Thanks for your response!

Well there rate limit is 1 request per 500 ms and thats what I am doing. If I run the script locally, this exception never occurs though, so I would imagine on the server there shouldn't be a difference. Is there any reason why the rate limit may be likelier to kick in when run from the server?

I could imagine if someone else is also accessing the same api on our platform, then you may be sharing the same total allowed request number. Also it could be that the code is being run fast on our platform (if you don't have explicit waits in between). Or it could be like Giles said that they are being more stringent with cloud services.

Hi, unfortunately I am still getting this issue, and now its more around 75% of the days I am trying to run the script. I saw that I am not hitting the 500ms rate limit. I am also not sure if Ameritrade would be limiting based off of IP address since i am using my personal API Key (I figured the limits would be set for a specific user not an IP address?) It seems there is no solution for this really, other than running it locally or trying another server?

Hmm, just to clarify, are you running at exactly 1 request per 500ms? Have you tried dialing that back down to say 50ms?

Is the way you are running this as a scheduled task? When you say that 75% of the time it fails, do you mean that every hour/day etc, it is run once, and it fails 75% of each script run? Or do you mean that each individual request fails 75% of the time?

Also do you do any concurrent/parallel processing?

Hi I am running at 600ms with an explicit wait in between each request.

I mean that each day that the scheduled task runs, in 75% of those days the SSL error occurs. Now I have integrated exception handling to simply wait for a second or 2 everytime this error occurs and retry, however, often it can take 20+ minutes for it to begin working again.
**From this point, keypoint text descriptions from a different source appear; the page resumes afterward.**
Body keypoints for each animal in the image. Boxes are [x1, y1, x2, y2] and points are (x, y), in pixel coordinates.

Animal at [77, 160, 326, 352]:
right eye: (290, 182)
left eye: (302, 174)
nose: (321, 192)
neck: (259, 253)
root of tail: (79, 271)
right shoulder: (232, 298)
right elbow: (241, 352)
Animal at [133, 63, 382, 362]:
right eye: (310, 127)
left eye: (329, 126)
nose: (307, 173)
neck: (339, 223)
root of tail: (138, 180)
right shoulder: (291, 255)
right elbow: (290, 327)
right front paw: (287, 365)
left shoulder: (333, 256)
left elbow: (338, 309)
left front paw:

I am not doing any parallel processing. When i look at running tasks though, there are two processes listed. Not sure if this is normal or not:

bash -l -c cd /home/alexrwilliam/Stock_scraper/ && python3 Ameritrade.py AND python3 Ameritrade.py

is it possible that Ameritrade.py is running twice?

It is possible for it to be running twice. If one instance takes so long that it is still running when the next one starts, they would both end up running at the same time. You can check what processes your Tasks are running using the "Fetch process list" button on the Tasks page.

both processes i mentioned are referring to the same script Ameritrade.py. The script is coded to run and end at the same time each day, so there would be no way for the script to overlap with itself if run in parallel.

So I currently only have task set up with the command set up for: "bash -l -c cd /home/alexrwilliam/Stock_scraper/ && python3 Ameritrade.py"

So I am not sure where the second process "python3 Ameritrade.py" is coming from. I don't have this set up as a task anymore (I used to though). Is it possible the task is running on accident and wasn't removed from my tasks even though I can't see it anymore?

I can't think of any way that could happen, and when I checked just now I couldn't see any processes running at all (which makes sense if your script is only meant to run at the scheduled time and then exit at some point during the day. I'll take another look at what is running shortly after the task is scheduled to run, and will post here again then.

Hi now the script has started. So you can see two processes are fetched.

That's not duplicated processes, the one that starts with "bash" is launching the other one. The one that starts "python" is the actual process that is running.